Il avait la voix grave et toujours aussi atrocement peu assurée. Mais il le regardait dans les yeux, ne cherchait pas à éviter ses prunelles. Particulièrement désarçonné, l'hyperactif choisit de se calfeutrer derrière un semblant d'humour. Des défenses toutes personnelles, pour ne pas montrer les fragilités en lui. Autrefois, il ne voyait aucun inconvénient à être sans filtre.
Mais Derek allait bien plus mal que lui.
- Spécial à tes yeux parce que je suis un bijou taillé pour toi et que mon sarcasme te fait vibrer depuis qu'on s'est rencontré ?
Il réussit à lui tirer un sourire, si léger et si petit qu'il crut un instant l'avoir rêvé.

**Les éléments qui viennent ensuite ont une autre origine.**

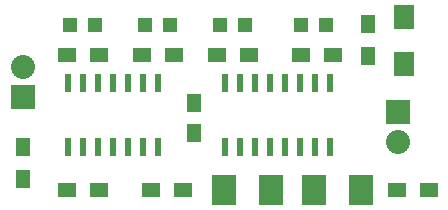
<source format=gbr>
G04 #@! TF.FileFunction,Soldermask,Top*
%FSLAX46Y46*%
G04 Gerber Fmt 4.6, Leading zero omitted, Abs format (unit mm)*
G04 Created by KiCad (PCBNEW (after 2015-mar-04 BZR unknown)-product) date 9/30/2016 11:15:59 AM*
%MOMM*%
G01*
G04 APERTURE LIST*
%ADD10C,0.150000*%
%ADD11R,2.000000X2.500000*%
%ADD12R,1.198880X1.198880*%
%ADD13R,2.032000X2.032000*%
%ADD14O,2.032000X2.032000*%
%ADD15R,1.500000X1.300000*%
%ADD16R,1.300000X1.500000*%
%ADD17R,0.600000X1.500000*%
%ADD18R,1.250000X1.500000*%
%ADD19R,1.700000X2.000000*%
G04 APERTURE END LIST*
D10*
D11*
X22130000Y-16510000D03*
X26130000Y-16510000D03*
X29750000Y-16510000D03*
X33750000Y-16510000D03*
D12*
X23909020Y-2540000D03*
X21810980Y-2540000D03*
X28668980Y-2540000D03*
X30767020Y-2540000D03*
X15460980Y-2540000D03*
X17559020Y-2540000D03*
X11209020Y-2540000D03*
X9110980Y-2540000D03*
D13*
X5080000Y-8636000D03*
D14*
X5080000Y-6096000D03*
D13*
X36830000Y-9906000D03*
D14*
X36830000Y-12446000D03*
D15*
X18622000Y-16510000D03*
X15922000Y-16510000D03*
X36750000Y-16510000D03*
X39450000Y-16510000D03*
X21510000Y-5080000D03*
X24210000Y-5080000D03*
X31322000Y-5080000D03*
X28622000Y-5080000D03*
D16*
X5080000Y-15574000D03*
X5080000Y-12874000D03*
D15*
X11510000Y-16510000D03*
X8810000Y-16510000D03*
X17860000Y-5080000D03*
X15160000Y-5080000D03*
X8810000Y-5080000D03*
X11510000Y-5080000D03*
D16*
X34290000Y-5160000D03*
X34290000Y-2460000D03*
D17*
X8890000Y-12860000D03*
X10160000Y-12860000D03*
X11430000Y-12860000D03*
X12700000Y-12860000D03*
X13970000Y-12860000D03*
X15240000Y-12860000D03*
X16510000Y-12860000D03*
X16510000Y-7460000D03*
X15240000Y-7460000D03*
X13970000Y-7460000D03*
X12700000Y-7460000D03*
X11430000Y-7460000D03*
X10160000Y-7460000D03*
X8890000Y-7460000D03*
X22225000Y-12860000D03*
X23495000Y-12860000D03*
X24765000Y-12860000D03*
X26035000Y-12860000D03*
X27305000Y-12860000D03*
X28575000Y-12860000D03*
X29845000Y-12860000D03*
X31115000Y-12860000D03*
X31115000Y-7460000D03*
X29845000Y-7460000D03*
X28575000Y-7460000D03*
X27305000Y-7460000D03*
X26035000Y-7460000D03*
X24765000Y-7460000D03*
X23495000Y-7460000D03*
X22225000Y-7460000D03*
D18*
X19558000Y-9164000D03*
X19558000Y-11664000D03*
D19*
X37338000Y-1810000D03*
X37338000Y-5810000D03*
M02*

</source>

D'ailleurs, il aurait aimé être plus cru dans ses paroles pour lui voler davantage qu'un rictus, mais il n'oubliait jamais la présence d'Eli, qui devait sentir et entendre qu'ils s'aimaient et qu'entre eux, ça marchait toujours malgré tout.
Il n'avait juste pas besoin ni envie de connaître le côté intime de leur couple. Ainsi, pour lui, Stiles faisait attention à ce qu'il disait dans cette maison. Ici, les murs avaient des oreilles poilues.
Derek le regarda avec une tendresse toute particulière et teintée de cette peur qui ne le quittait plus vraiment depuis qu'il s'était réveillé des mois plus tôt, le corps partiellement brûlé. Il secoua doucement la tête.
- Spécial parce que tu es incroyable, dit-il en se forçant à mettre un peu d'aplomb dans ses mots.
Parce qu'il mentait. Il était honnête dans ses paroles, mais ce n'était pas elles qu'il comptait déclamer au départ. Ce qu'il gardait au fond de lui et ce qu'il n'osait dire... Était bien plus intime et pitoyable que tous les éloges qu'il avait envie de lui faire. Eloges que Stiles méritait amplement.
Stiles rougit et détourna légèrement les yeux. Derek eut envie de rire, et en même temps pas vraiment. Il n'était pas si bête, pas si aveugle. Un peu quand même, et ça il en avait conscience.
Mais non, il ne l'était pas suffisamment pour ne pas voir que de son côté, Stiles n'était pas complètement lui lorsqu'il se trouvait en sa présence.
- Je t'aime, souffla-t-il.
Ça, c'était spontané. Quelque chose qu'il mourait d'envie de lui susurrer à l'oreille mille fois par jour, encore et encore, mais qu'il ne faisait pas tant que cela, par peur du ridicule. Par peur que Stiles le trouve pathétique. Par peur qu'il le trouve trop... Misérable. Parce que chaque fois qu'il prononçait ces mots, récemment, il y avait dans son ton cette urgence et ce désespoir qu'il n'aimait pas. Alors Derek espérait que de son côté, Stiles soit sourd à ces détails. Et il limitait ses déclarations au maximum, terrifié également à l'idée d'entendre le mensonge dans le cœur de l'hyperactif lorsqu'il lui répondait.
Stiles esquissa un grand sourire, de ceux qu'il trouvait toujours si lumineux qu'il en avait parfois le tournis. Cette fois-là ne fit pas exception. Derek se sentit toute chose, et attendit la réponse avec un mélange d'angoisse et d'excitation toute amoureuse.
- Moi aussi Sourwolf, murmura à son tour le châtain avant de déposer, avec une extrême délicatesse, ses lèvres sur les siennes.